We do not have a decade to figure this out. The internet took roughly that long to go from Yahoo’s homepage to our moms’ Facebook accounts, and the basic infrastructure of society was never at risk of being compromised overnight. With Mythos-class capabilities, every month we fail to build this knowledge is a month where the task in front of us gets even harder. We weren’t prepared this past Tuesday. We can’t afford not to be prepared tomorrow.
I keep coming back to the name. Claude Mythos. This “aw-shucks” everyman grafted onto Aristotle’s term for the structure of a tragedy. The incomprehensibly powerful dressed in the absurdly ordinary. Milk and cereal. Cereal and milk.4
But it’s also where the opportunity lives — in the ordinary. To deal with a challenge on the scale of “Mythos”, we need deployment on the scale of “Claude”. My wife didn’t develop her understanding of AI by reading Works in Progress (alas).
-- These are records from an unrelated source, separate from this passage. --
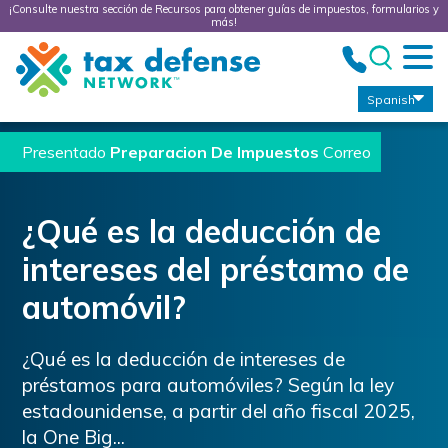
¡Consulte nuestra sección de Recursos para obtener guías de impuestos, formularios y
más!
Tax
Defense
Network
Spanish
Presentado
Preparacion De Impuestos
Correo
¿Qué es la deducción de
intereses del préstamo de
automóvil?
¿Qué es la deducción de intereses de
préstamos para automóviles? Según la ley
estadounidense, a partir del año fiscal 2025,
la One Big...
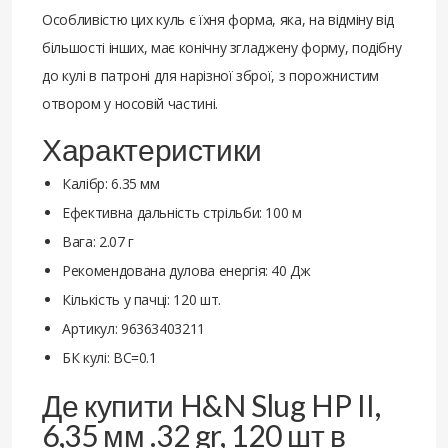
Особливістю цих куль є їхня форма, яка, на відміну від
більшості інших, має конічну згладжену форму, подібну
до кулі в патроні для нарізної зброї, з порожнистим
отвором у носовій частині.
Характеристики
Калібр: 6.35 мм
Ефективна дальність стрільби: 100 м
Вага: 2.07 г
Рекомендована дулова енергія: 40 Дж
Кількість у пачці: 120 шт.
Артикул: 96363403211
БК кулі: BC=0.1
Де купити H&N Slug HP II,
6,35 мм .32 gr, 120 шт в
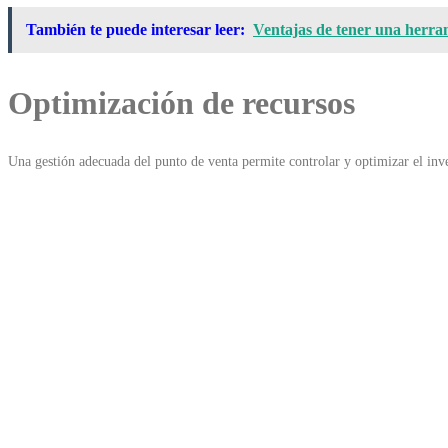
También te puede interesar leer:
Ventajas de tener una herr
Optimización de recursos
Una gestión adecuada del punto de venta permite controlar y optimizar el inven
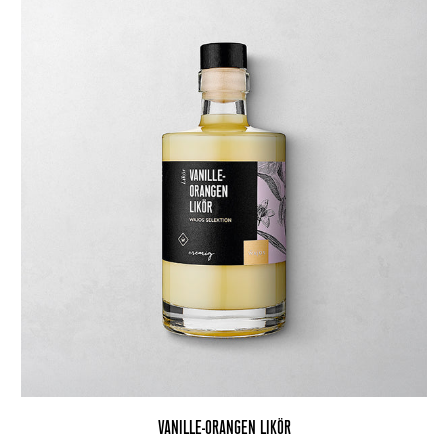
VANILLE-ORANGEN LIKÖR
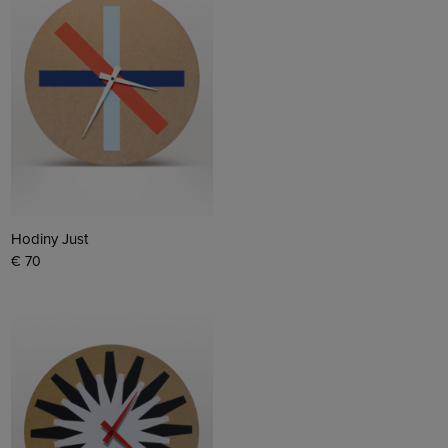
Hodiny Just
€ 70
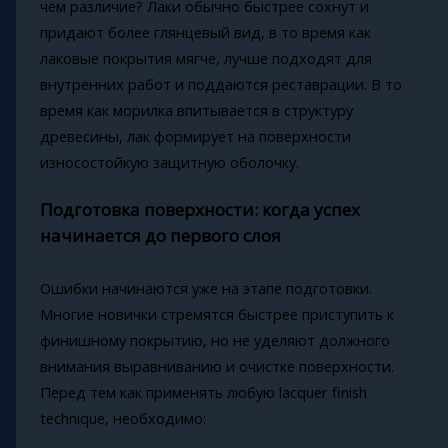
чём различие? Лаки обычно быстрее сохнут и
придают более глянцевый вид, в то время как
лаковые покрытия мягче, лучше подходят для
внутренних работ и поддаются реставрации. В то
время как морилка впитывается в структуру
древесины, лак формирует на поверхности
износостойкую защитную оболочку.
Подготовка поверхности: когда успех
начинается до первого слоя
Ошибки начинаются уже на этапе подготовки.
Многие новички стремятся быстрее приступить к
финишному покрытию, но не уделяют должного
внимания выравниванию и очистке поверхности.
Перед тем как применять любую lacquer finish
technique, необходимо:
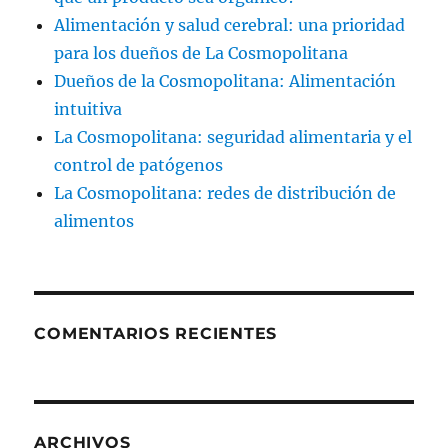
Alimentación y salud cerebral: una prioridad
para los dueños de La Cosmopolitana
Dueños de la Cosmopolitana: Alimentación
intuitiva
La Cosmopolitana: seguridad alimentaria y el
control de patógenos
La Cosmopolitana: redes de distribución de
alimentos
COMENTARIOS RECIENTES
ARCHIVOS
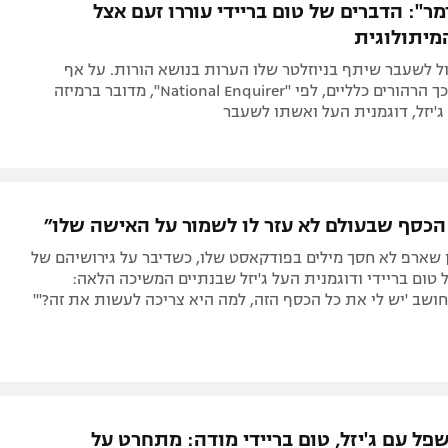
ר": הדברים של טום בריידי עוררו זעם אצל
יתולוגית
ל לשעבר שיתף בניוזלטר שלו הערות בנושא הורות. על אף
שהרוב ראו בכך הרהורים כלליים, לפי "National Enquirer", מדובר ברמיזה
 ג'יזל, דוגמנית העל ואשתו לשעבר
 הכסף שבעולם לא עזר לו לשמור על האישה שלו״
 שארפ לא חסך מילים בפודקאסט שלו, כשדיבר על גירושיהם של
 טום בריידי ודוגמנית העל ג'יזל שבנתיים המשיכה הלאה:
חושב 'יש לי את כל הכסף הזה, למה היא צריכה לעשות את זה?'"
פל עם ג'יזל, טום בריידי מודה: מתחרט על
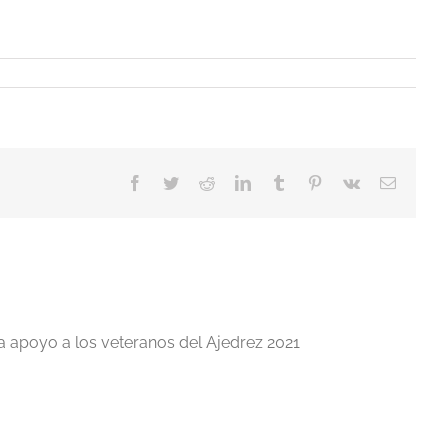
Facebook
Twitter
Reddit
LinkedIn
Tumblr
Pinterest
Vk
Correo
electrón
a apoyo a los veteranos del Ajedrez 2021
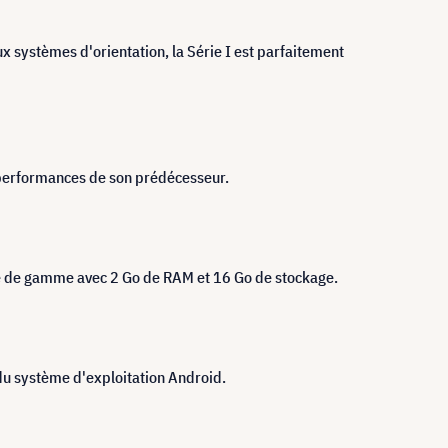
x systèmes d'orientation, la Série I est parfaitement
 performances de son prédécesseur.
ée de gamme avec 2 Go de RAM et 16 Go de stockage.
 du système d'exploitation Android.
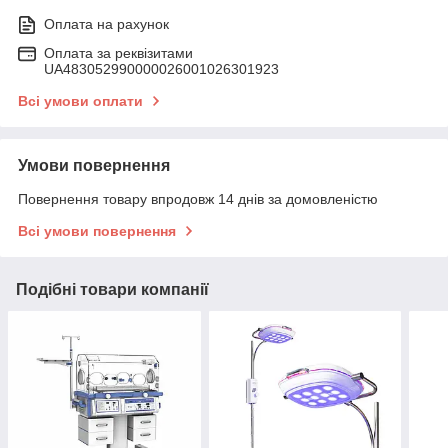
Оплата на рахунок
Оплата за реквізитами
UA483052990000026001026301923
Всі умови оплати
Умови повернення
Повернення товару впродовж 14 днів за домовленістю
Всі умови повернення
Подібні товари компанії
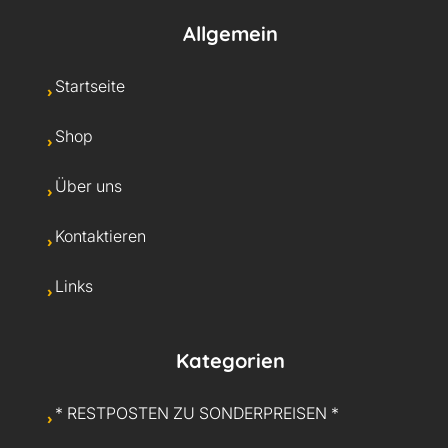
Allgemein
Startseite
Shop
Über uns
Kontaktieren
Links
Kategorien
* RESTPOSTEN ZU SONDERPREISEN *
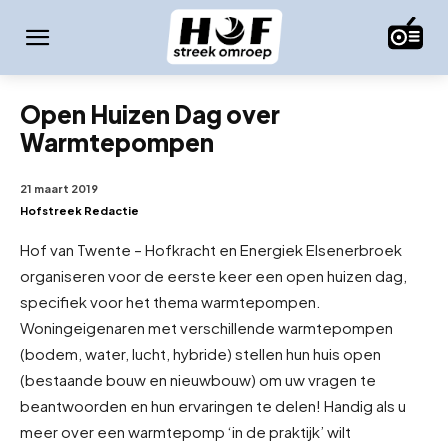
Open Huizen Dag over
Warmtepompen
21 maart 2019
Hofstreek Redactie
Hof van Twente – Hofkracht en Energiek Elsenerbroek
organiseren voor de eerste keer een open huizen dag,
specifiek voor het thema warmtepompen.
Woningeigenaren met verschillende warmtepompen
(bodem, water, lucht, hybride) stellen hun huis open
(bestaande bouw en nieuwbouw) om uw vragen te
beantwoorden en hun ervaringen te delen! Handig als u
meer over een warmtepomp ‘in de praktijk’ wilt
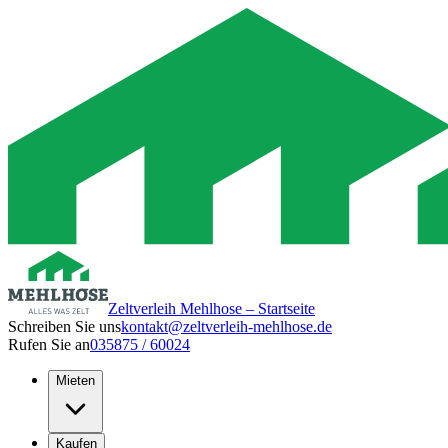
Zeltverleih Mehlhose – Startseite
Schreiben Sie uns
kontakt@zeltverleih-mehlhose.de
Rufen Sie an
035875 / 60024
Mieten
Kaufen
She developed it by opening a business and stumbling through.
To be clear, the answer to the many Cereal Moments we’ll have over the course of our lives — because this is not the last time we’ll read about something cataclysmic over breakfast and shrug — is not to feel worse about them. It’s not to generate more anxiety, or more white papers, or more takes.
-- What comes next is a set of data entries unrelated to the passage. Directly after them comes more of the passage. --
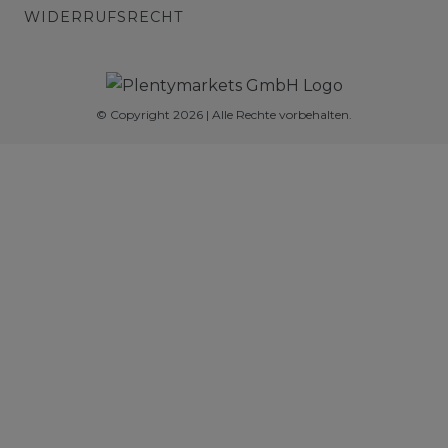
WIDERRUFSRECHT
© Copyright 2026 | Alle Rechte vorbehalten.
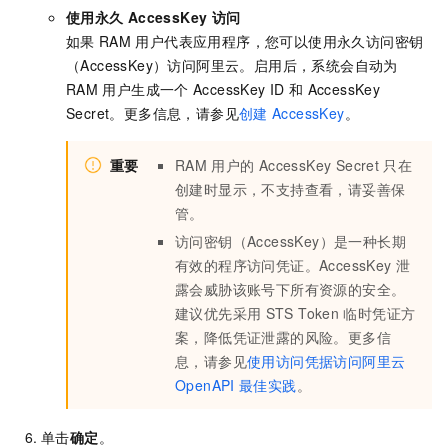
使用永久
AccessKey
访问
如果
RAM
用户代表应用程序，您可以使用永久访问密钥
（AccessKey）访问阿里云。启用后，系统会自动为
RAM
用户生成一个
AccessKey ID
和
AccessKey
Secret。更多信息，请参见
创建
AccessKey
。
重要
RAM
用户的
AccessKey Secret
只在
创建时显示，不支持查看，请妥善保
管。
访问密钥（AccessKey）是一种长期
有效的程序访问凭证。AccessKey
泄
露会威胁该账号下所有资源的安全。
建议优先采用
STS Token
临时凭证方
案，降低凭证泄露的风险。更多信
息，请参见
使用访问凭据访问阿里云
OpenAPI
最佳实践
。
单击
确定
。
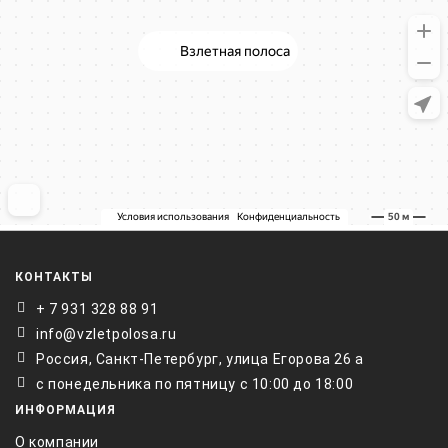
КОНТАКТЫ
+ 7 931 328 88 91
info@vzletpolosa.ru
Россия, Санкт-Петербург, улица Егорова 26 а
с понедельника по пятницу с 10:00 до 18:00
ИНФОРМАЦИЯ
О компании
It is to get in the reps. All of us. To build things. To fund and support the work. To talk about it. To learn, by doing, how to do it well — so that when the next Mythos arrives (and it will) we greet it with a felt relationship with the technology rather than a blank stare into a bowl of cereal.
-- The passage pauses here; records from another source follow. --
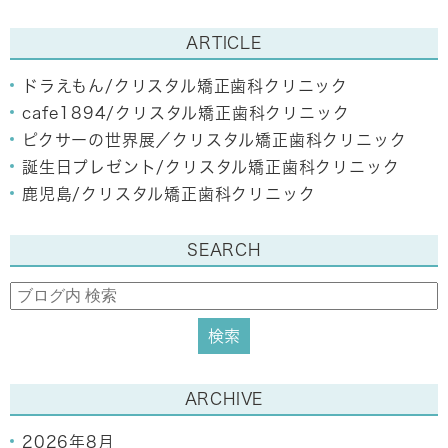
ARTICLE
ドラえもん/クリスタル矯正歯科クリニック
cafe1894/クリスタル矯正歯科クリニック
ピクサーの世界展／クリスタル矯正歯科クリニック
誕生日プレゼント/クリスタル矯正歯科クリニック
鹿児島/クリスタル矯正歯科クリニック
SEARCH
ARCHIVE
2026年8月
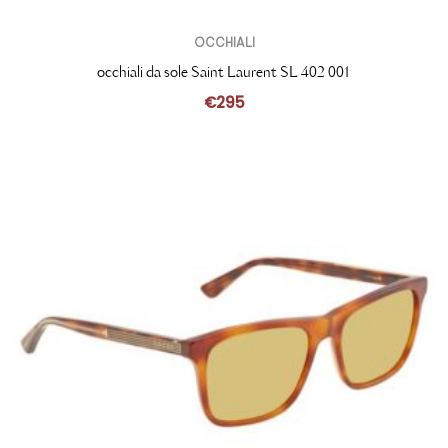
OCCHIALI
occhiali da sole Saint Laurent SL 402 001
€
295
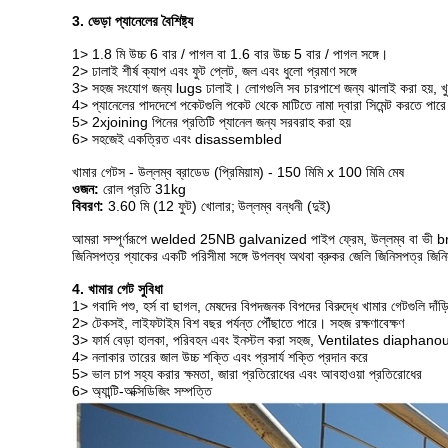
3. ভেড়া প্যানেলের বৈশিষ্ট্য
1> 1.8 মি উচ্চ 6 বার / পাগল বা 1.6 বার উচ্চ 5 বার / পাগল সঙ্গে।
2> ঢালাই শীর্ষ ক্যাপ এবং ফুট প্লেট, জল এবং ধুলো প্রমাণ সঙ্গে
3> সহজ সংযোগ জন্য lugs ঢালাই। লোগগুলি সব চারপাশে জন্য ঝালাই করা হয়, 
4> প্যানেলের পাদদেশে পকেটগুলি পকেট থেকে মাটিতে নামা দ্বারা সিমেন্ট করতে পার
5> 2xjoining পিনের প্রতিটি প্যানেল জন্য সরবরাহ করা হয়
6> সহজেই একত্রিত এবং disassembled
খামার গেটস - উল্লম্ব ব্রাডেড (প্রিমিয়াম) - 150 মিমি x 100 মিমি মেষ
ওজন:
রোল প্রতি 31kg
বিবরণ:
3.60 মি (12 ফুট) খোলার;
উল্লম্ব বন্ধনী (দুই)
আমরা সম্পূর্ণরূপে welded 25NB galvanized পাইপ ফ্রেম, উল্লম্ব বা ভী 
জিনিসপত্র প্যাকের একটি পরিসীমা সঙ্গে উপলব্ধ অথবা ব্রুকর জেলি জিনিসপত্র জি
4. খামার গেট সুবিধা
1> গবাদি পশু, হর্স বা ছাগল, মেষদের বিপদজনক বিপদের বিরুদ্ধে খামার গেটগুলি দাঁড়
2> টেকসই, লাইফটাইম বিশ বছর পর্যন্ত পৌঁছাতে পারে। সহজ রক্ষণাবেক্ষণ
3> ফার্ম বেড়া হালকা, পরিবহন এবং ইনস্টল করা সহজ, Ventilates diaphano
4> নলাকার তারের জাল উচ্চ শক্তি এবং প্রসার্য শক্তি প্রদান করে
5> ভাল চাপ সহ্য করার ক্ষমতা, জারা প্রতিরোধের এবং আবহাওয়া প্রতিরোধের
6> অ্যান্টি-অক্সিডিজিং সম্পত্তি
The asteroid didn’t miss us. It landed. But we can go outside and check it out.
I want to flag, because I think it matters, that Anthropic's decision to withhold the model and fund defensive patching rather than race to market is exactly the kind of morally-serious thing you want a frontier lab to do. It would have been very easy — and probably very profitable — to release Mythos and let the chips fall. They didn't.
This is the part where I acknowledge that I, personally, have both given talks about how transformative AI is going to be and participated in the convening of things that could be described as commissions. Glass houses, etc.
This is a real use case. One awesome dude named Luke Alvarez built a volunteer firefighter evacuation tracking app using an off-the-shelf frontier model and publicly available geographic data. It took weeks, not years, and it replaced a system that was — I am not exaggerating — a paper map and a phone tree.
My point in resurrecting this ancient meme is to remind us how comparatively long-cycle the adjustment period to the upheaval of the internet was. We ain’t got that kind of time no more.




Great post. The Mythos situation suggests that the emergence of an AI-based immune system is in the works. Human-driven responses will always be way too slow, particularly if they involve consensus and institutions. Government will be pretty useless in this regard, but if Mythos and its future iterations and evolutions can find security flaws, they can just as easily fix them. The key will be to keep core societal infrastructure protection one tiny step ahead of our Nigerian scammers ... and that will be dynamic and ongoing, but really just a matter of sequencing and therefore relatively feasible if we hit the throttle. Time to put some real effort into building the immune system we need instead of fretting about Human alignment and extinction, like the AI Doomers I've been pushing back against.
Your distance between abstraction and reality point is a basic but highly relevant frame to see lots of things happening today. People not trusting government? Increase distance between them and politicians.